The Albariño grape is vinified in a wide variety of styles. Always dry, and with varying citrus notes, it can, for example, have lots of body, with earthy flavors; or, it might be quite floral with a light body. Pulpo is very much on the lean, dry end of the Albariño spectrum; it is mineral driven and quite crisp, with the slightest hint of a tingle on the tongue. Pagos del Rey “Pulpo” Albariño ($13.99) is similar to the Txakoli. This is a popular, inexpensive choice.


Chris Gazzara: Charles River Wine Co.

I highly recommend Anselmo Mendes Contacto Alvarinho for oysters ($10-15). It sees just three days of skin contact, but that’s enough to add some structure and interest to the classic salty citrus character of Alvarinho. 

(Monte adds, “Alvarinho” is the Portugese spelling of the same grape, Albariño)

I could never pick just one spot for oysters but growing up a Cape Codder, no other oysters have ever dethroned Wellfleets for me. Never too plump, always briny, a classic. Usually classic raw is my preference for oysters but one night at the Lobster Pot in Ptown my partner and I kept hearing the maitre d tell every table he sat to try their famous oysters Rockefeller. By the end of the meal we were sold and had to try it. Best dessert I’ve ever had.


Rob Swan: Ruby Wines Inc.

Oysters in general are pretty clean tasting, a little briny. So, it’s really about what you add. Mignonette or Tabasco. Anything with acidity and minerality works great. Sancerre or muscadet are classic pairings.

Domaine Fournier Sancerre is awesome! ($35-50) Citrus, lemon curd.
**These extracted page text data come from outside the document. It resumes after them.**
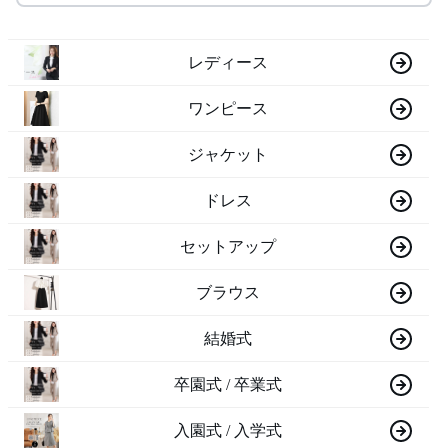
レディース
ワンピース
ジャケット
ドレス
セットアップ
ブラウス
結婚式
卒園式 / 卒業式
入園式 / 入学式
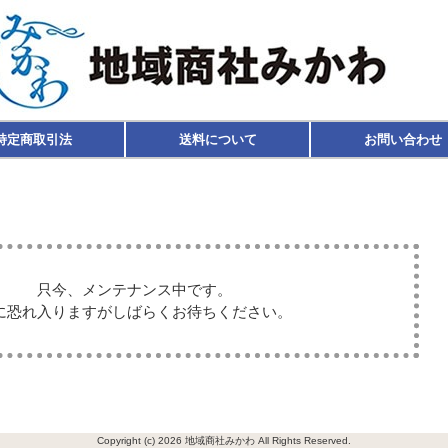
特定商取引法
送料について
お問い合わせ
只今、メンテナンス中です。
に恐れ入りますがしばらくお待ちください。
Copyright (c) 2026 地域商社みかわ All Rights Reserved.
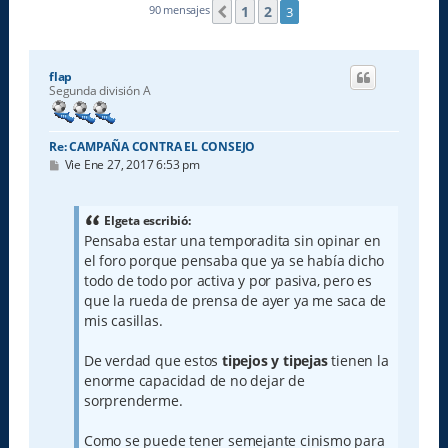
1
2
90 mensajes
3
Anterior
flap
Segunda división A
Re: CAMPAÑA CONTRA EL CONSEJO
M
Vie Ene 27, 2017 6:53 pm
e
n
s
a
Elgeta escribió:
j
Pensaba estar una temporadita sin opinar en
e
el foro porque pensaba que ya se había dicho
todo de todo por activa y por pasiva, pero es
que la rueda de prensa de ayer ya me saca de
mis casillas.
De verdad que estos
tipejos y tipejas
tienen la
enorme capacidad de no dejar de
sorprenderme.
Como se puede tener semejante cinismo para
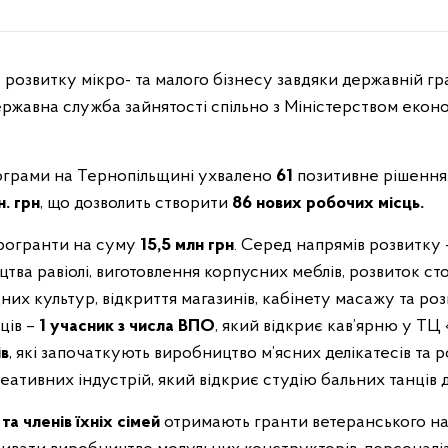
ержавна служба зайнятості спільно з Міністерством економ
грами на Тернопільщині ухвалено
61
позитивне рішення.
н. грн
, що дозволить створити
86 нових робочих місць.
рогранти на суму
15,5 млн грн
. Серед напрямів розвитку 
цтва равіолі, виготовлення корпусних меблів, розвиток ст
их культур, відкриття магазинів, кабінету масажу та роз
ців –
1 учасник з числа ВПО
, який відкриє кав’ярню у ТЦ
ів
, які започаткують виробництво м’ясних делікатесів та р
тивних індустрій, який відкриє студію бальних танців для
та членів їхніх сімей
отримають гранти ветеранського на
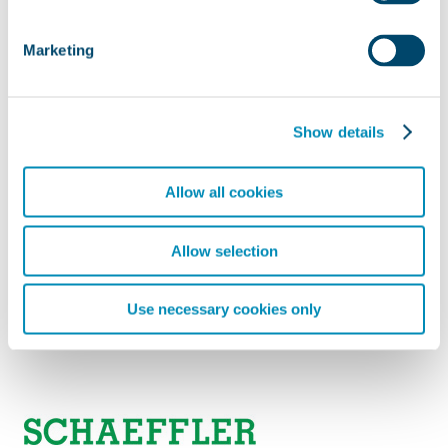
Marketing
Show details
Allow all cookies
Allow selection
Use necessary cookies only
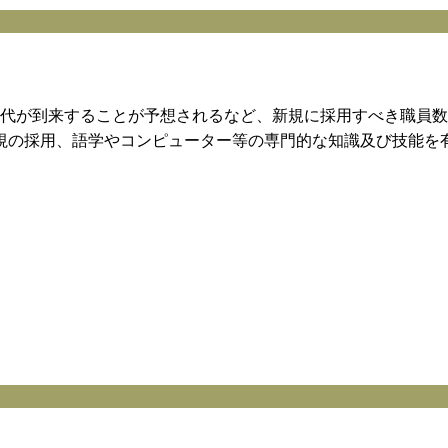
代が到来することが予想されるなど、新規に採用すべき職員数
視の採用、語学やコンピューター等の専門的な知識及び技能を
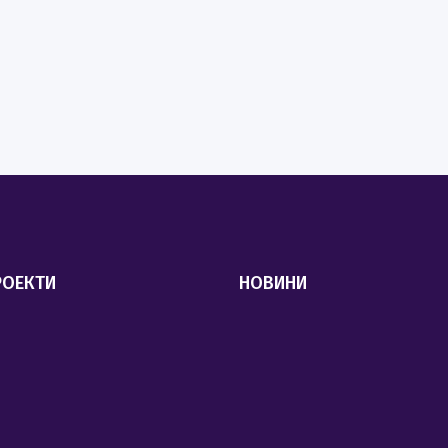
РОЕКТИ
НОВИНИ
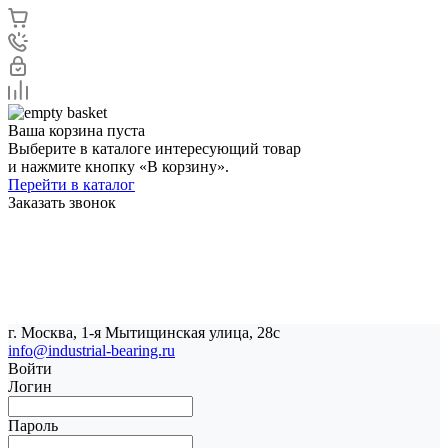
Ваша корзина пуста
Выберите в каталоге интересующий товар
и нажмите кнопку «В корзину».
Перейти в каталог
Заказать звонок
г. Москва, 1-я Мытищинская улица, 28с
info@industrial-bearing.ru
Войти
Логин
Пароль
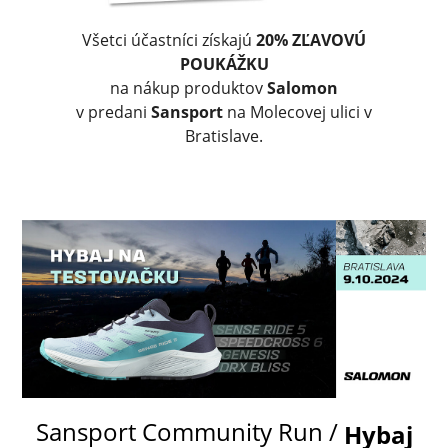
Všetci účastníci získajú
20% ZĽAVOVÚ
POUKÁŽKU
na nákup produktov
Salomon
v predani
Sansport
na Molecovej ulici v
Bratislave.
Sansport Community Run /
Hybaj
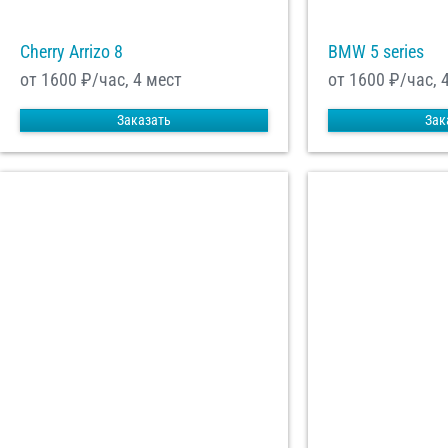
Cherry Arrizo 8
BMW 5 series
от 1600
₽/час, 4 мест
от 1600
₽/час, 
Заказать
Зак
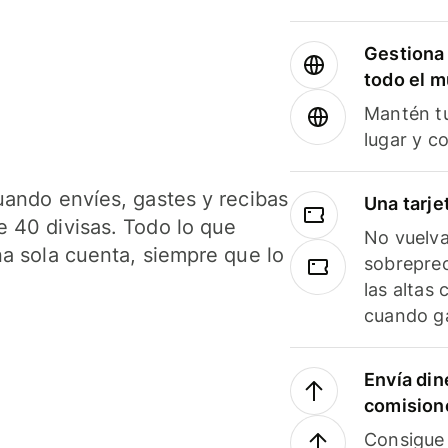
Gestiona 
todo el 
Mantén tu
lugar y c
uando envíes, gastes y recibas
Una tarje
 40 divisas. Todo lo que
No vuelva
na sola cuenta, siempre que lo
sobreprec
las altas
cuando ga
Envía din
comision
Consigue 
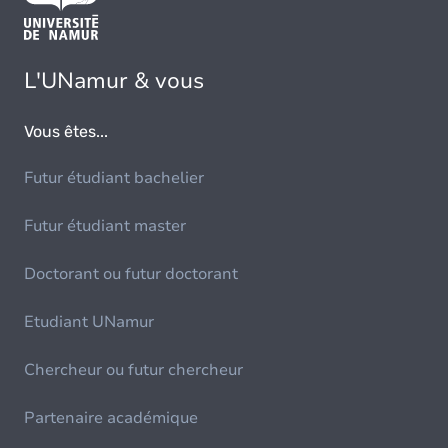
L'UNamur & vous
Vous êtes...
Futur étudiant bachelier
Futur étudiant master
Doctorant ou futur doctorant
Etudiant UNamur
Chercheur ou futur chercheur
Partenaire académique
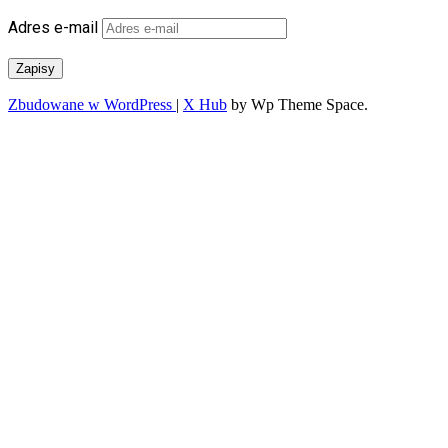
Adres e-mail
Zapisy
Zbudowane w WordPress
|
X Hub
by Wp Theme Space.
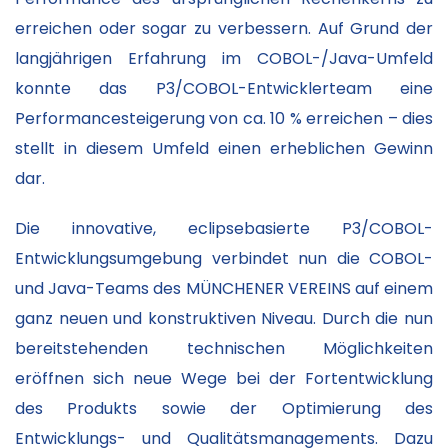
erreichen oder sogar zu verbessern. Auf Grund der
langjährigen Erfahrung im COBOL-/Java-Umfeld
konnte das P3/COBOL-Entwicklerteam eine
Performancesteigerung von ca. 10 % erreichen – dies
stellt in diesem Umfeld einen erheblichen Gewinn
dar.
Die innovative, eclipsebasierte P3/COBOL-
Entwicklungsumgebung verbindet nun die COBOL-
und Java-Teams des MÜNCHENER VEREINS auf einem
ganz neuen und konstruktiven Niveau. Durch die nun
bereitstehenden technischen Möglichkeiten
eröffnen sich neue Wege bei der Fortentwicklung
des Produkts sowie der Optimierung des
Entwicklungs- und Qualitätsmanagements. Dazu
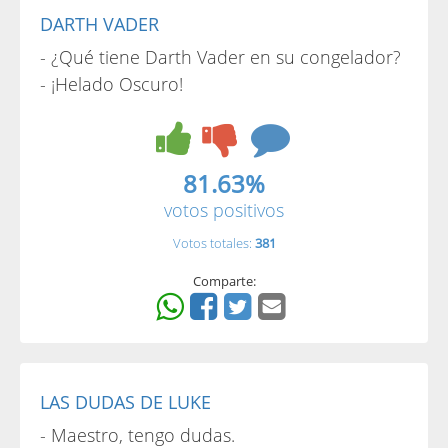
DARTH VADER
- ¿Qué tiene Darth Vader en su congelador?
- ¡Helado Oscuro!
81.63%
votos positivos
Votos totales:
381
Comparte:
LAS DUDAS DE LUKE
- Maestro, tengo dudas.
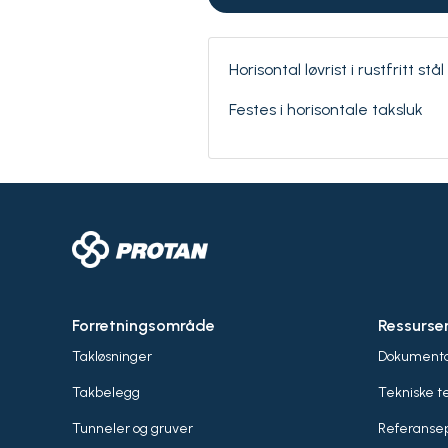
Horisontal løvrist i rustfritt stål
Festes i horisontale taksluk
Forretningsområde
Ressurse
Takløsninger
Dokumenta
Takbelegg
Tekniske t
Tunneler og gruver
Referansep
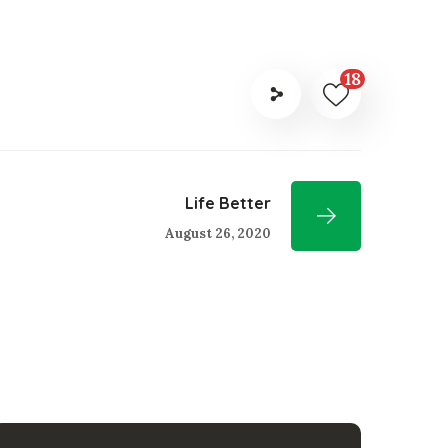
18
Life Better
August 26, 2020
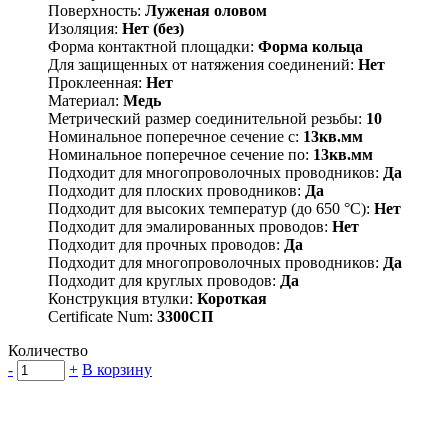
Поверхность:
Луженая оловом
Изоляция:
Нет (без)
Форма контактной площадки:
Форма кольца
Для защищенных от натяжения соединений:
Нет
Проклеенная:
Нет
Материал:
Медь
Метрический размер соединительной резьбы:
10
Номинальное поперечное сечение с:
13кв.мм
Номинальное поперечное сечение по:
13кв.мм
Подходит для многопроволочных проводников:
Да
Подходит для плоских проводников:
Да
Подходит для высоких температур (до 650 °C):
Нет
Подходит для эмалированных проводов:
Нет
Подходит для прочных проводов:
Да
Подходит для многопроволочных проводников:
Да
Подходит для круглых проводов:
Да
Конструкция втулки:
Короткая
Certificate Num:
3300СП
Количество
-
+
В корзину
Группа компаний "Электрокабель"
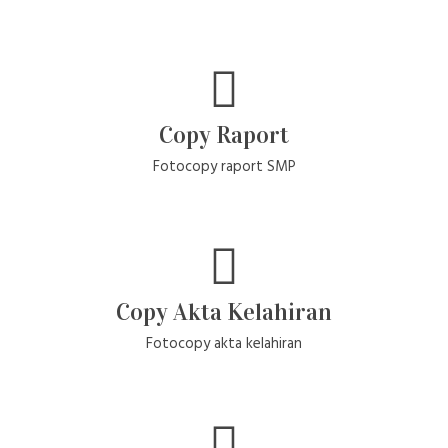
Copy Raport
Fotocopy raport SMP
Copy Akta Kelahiran
Fotocopy akta kelahiran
There really is a nice richness here that reminds me of sitting in a field of green grass and flowers by a meandering river on a warm summer’s day.



Chef Michaelangelo Wescott:  Wine Witch Northampton & Gypsy Apple Shelburne Falls.

Oysters and wine are the “tall tale” of a great summer-great confessions start with, ‘I was having oysters and wine with a friend…’ For me, anything sparkling goes well with oysters. But if I had to pick something off of my list it would be Rezabal Txakoli from Spain.


Wescott’s Wine Witch has just announced that they will be shucking-to-order Tuesdays. And with Amherst Oyster Bar opening this Fall, landlocked Western Mass has no shortage of oyster options. Especially when Scott Shucks at places like Glendale Ridge Vineyard in Southampton, as he did earlier this month and as he will again in September.  


What does Scott Soares think of oysters and wine? “I’ve not met a wine that I didn’t like with oysters, though I’m partial to the ‘live’ wines like Glendale’s Pet Nat and Pet Nat Rose. Something about bubbles and oysters that makes any opportunity to combine the two a celebration of the sea and the land.” 


Merroir and terroir — a marriage made in heaven. Hopefully my marriage can survive at least another 20 years worth of oyster shellfishness and bad puns.